Here, Chestnut's motion to amend his complaint – filed fourteen months after his original complaint – did not assert any facts that were unavailable when he filed his original complaint. The proposed amendment did little more than repeat the allegations in the complaint, despite the fact that the District Court had permitted Chestnut several extensions of time to oppose the defendants' dispositive motion. Under the circumstances, the District Court acted within its discretion when it found Chestnut's delay unreasonable and denied his motion as untimely. See Lorenz, 1 F.3d at 1414.

IV.

Nor does the appeal present any substantial question regarding the District Court's order granting the defendants' motion for summary judgment.
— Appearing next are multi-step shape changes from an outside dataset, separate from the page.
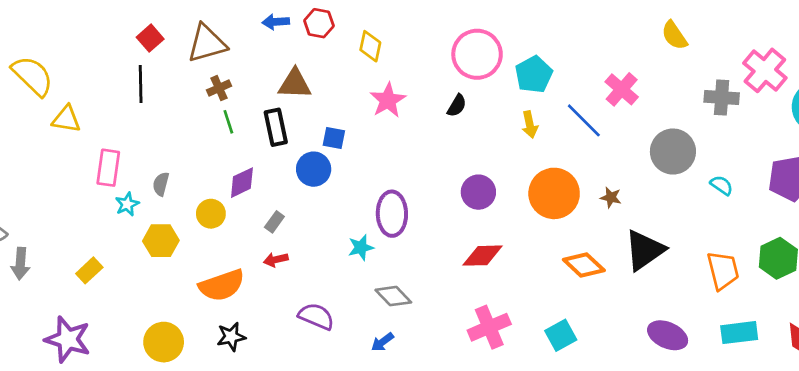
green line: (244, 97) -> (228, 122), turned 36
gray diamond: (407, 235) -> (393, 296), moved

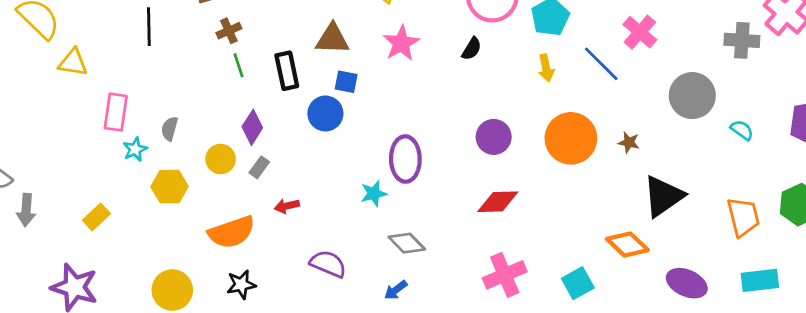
brown triangle: (295, 84) -> (332, 39), moved
purple diamond: (242, 183) -> (252, 127), turned -32
gray rectangle: (274, 222) -> (259, 167), moved
orange diamond: (584, 265) -> (627, 245), moved

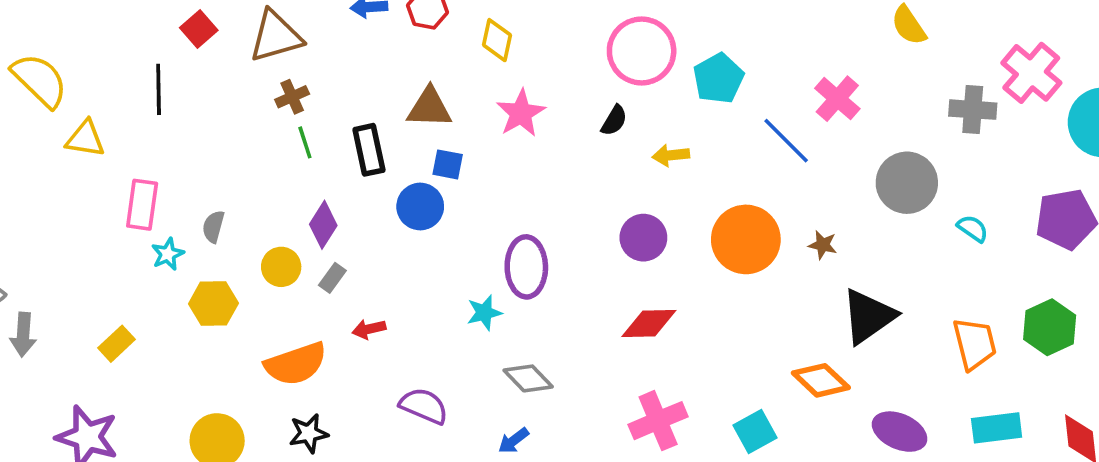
black line: (149, 27) -> (159, 89), moved
yellow arrow: (546, 68) -> (671, 155), moved, turned 96

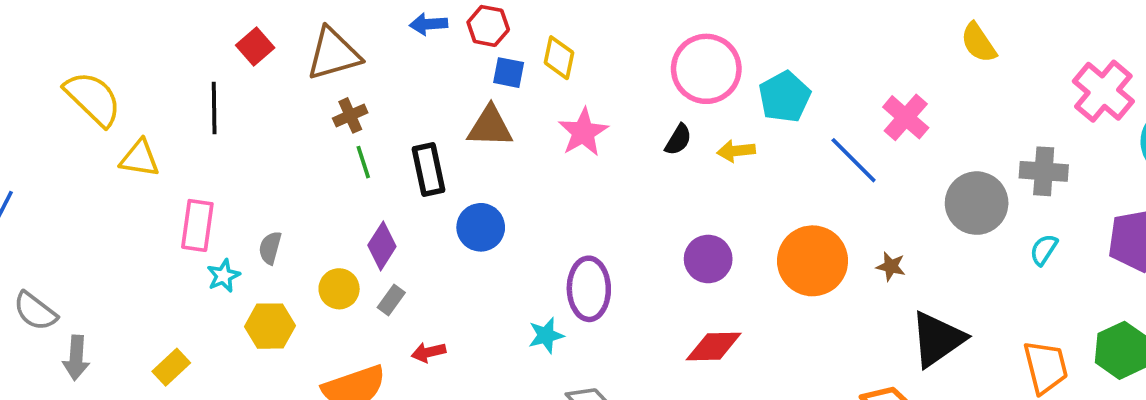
gray cross: (973, 110) -> (1044, 171), moved
yellow arrow: (671, 155) -> (736, 151), moved
blue square: (448, 164) -> (509, 73), moved
cyan semicircle: (973, 228) -> (1044, 250), turned -92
The District Court properly determined that Chestnut had sufficient notice and opportunity to contest the defendants' motion for summary judgment, even though it was styled in the alternative as a motion to dismiss, and even though Chestnut sought a fourth extension of time to file his brief in opposition. See Fed. R. Civ. P. 56; Hilfirty v. Shipman, 91 F.3d 573, 578 (3d Cir.1996) (affirming grant of summary judgment where nonmoving party “had adequate notice that the court would convert defendants' motions to dismiss into summary judgment motions, as well as adequate opportunity to respond”). The District Court waited two years to rule on the motion, during which time it granted Chestnut three extensions of time to file a brief in support of his opposition. This was more than a sufficient opportunity for Chestnut to contest the motion.
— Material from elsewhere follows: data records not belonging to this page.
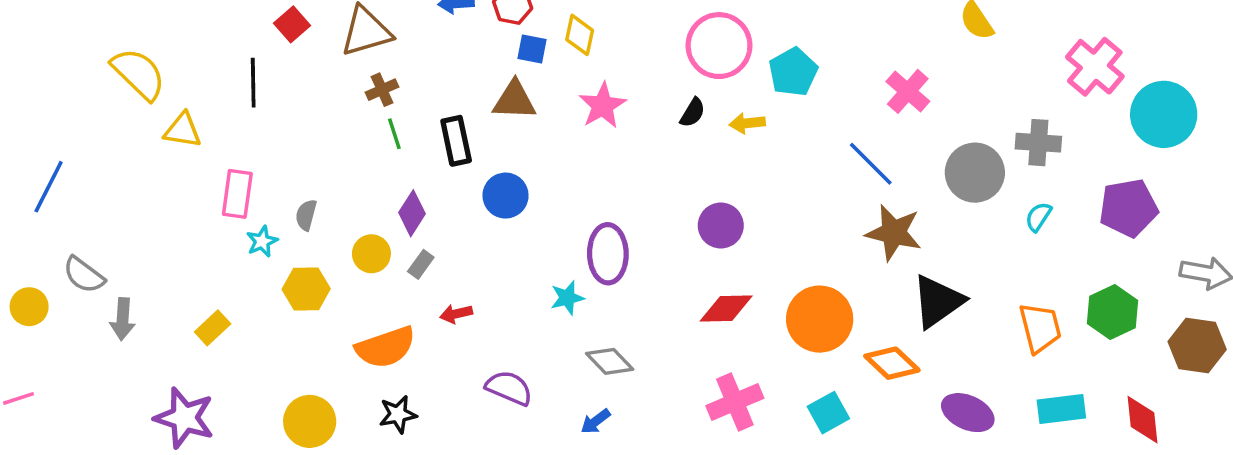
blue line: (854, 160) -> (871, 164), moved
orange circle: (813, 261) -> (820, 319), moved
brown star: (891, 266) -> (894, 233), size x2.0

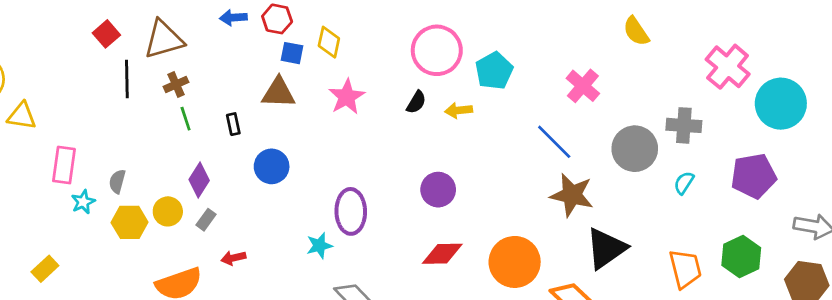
black line: (253, 83) -> (127, 79), moved
black rectangle: (456, 141) -> (233, 124), size x0.6
yellow hexagon: (306, 289) -> (130, 222), moved

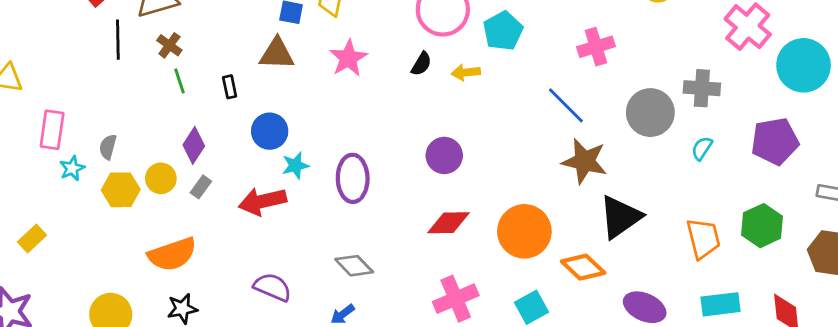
brown cross: (176, 84) -> (169, 45), turned -30
pink cross: (583, 86) -> (596, 47), turned 32
cyan star: (319, 246) -> (295, 165), moved
red arrow: (233, 258) -> (262, 201), moved, size x1.8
Because Chestnut failed to dispute the defendants' statement of material facts, the District Court properly deemed those facts admitted, see Fed. R. Civ. P. 56(e), and granted the motion as uncontested. Since Chestnut “bears the burden of proof, he must make a showing sufficient to establish the existence of every element essential to his case” based on the evidence in the record. Harter v. GAF Corp., 967 F.2d 846, 852 (3d Cir. 1992) (citing Celotex Corp. v. Catrett, 477 U.S. 317 (1986)). Chestnut's failure to provide any evidence to support his claims, apart from the allegations in the complaint, is sufficient to warrant affirmance of the District Court's order. See id.2

As this appeal does not present a substantial question, we will summarily affirm the judgment of the District Court. See 3d Cir. LAR 27.4; I.O.P. 10.6.

FOOTNOTES

1.   In part, Chestnut's motions for an extension of time argued that he did not have sufficient law library time to research his brief and that he did not have the opportunity to review videotape evidence submitted by the defendants. The defendants responded by providing prison logs and affidavits from prison officials showing that Chestnut had reviewed the video, and that he was afforded law library time. Chestnut then admitted that he had seen the video, but alleged that it was blurry and that he needed a second opportunity to review it. Chestnut also alleged that prison officials fabricated their affidavits, and that he was not given the stated law library time.

2.   Moreover, as the District Court explained, Chestnut's claims are meritless.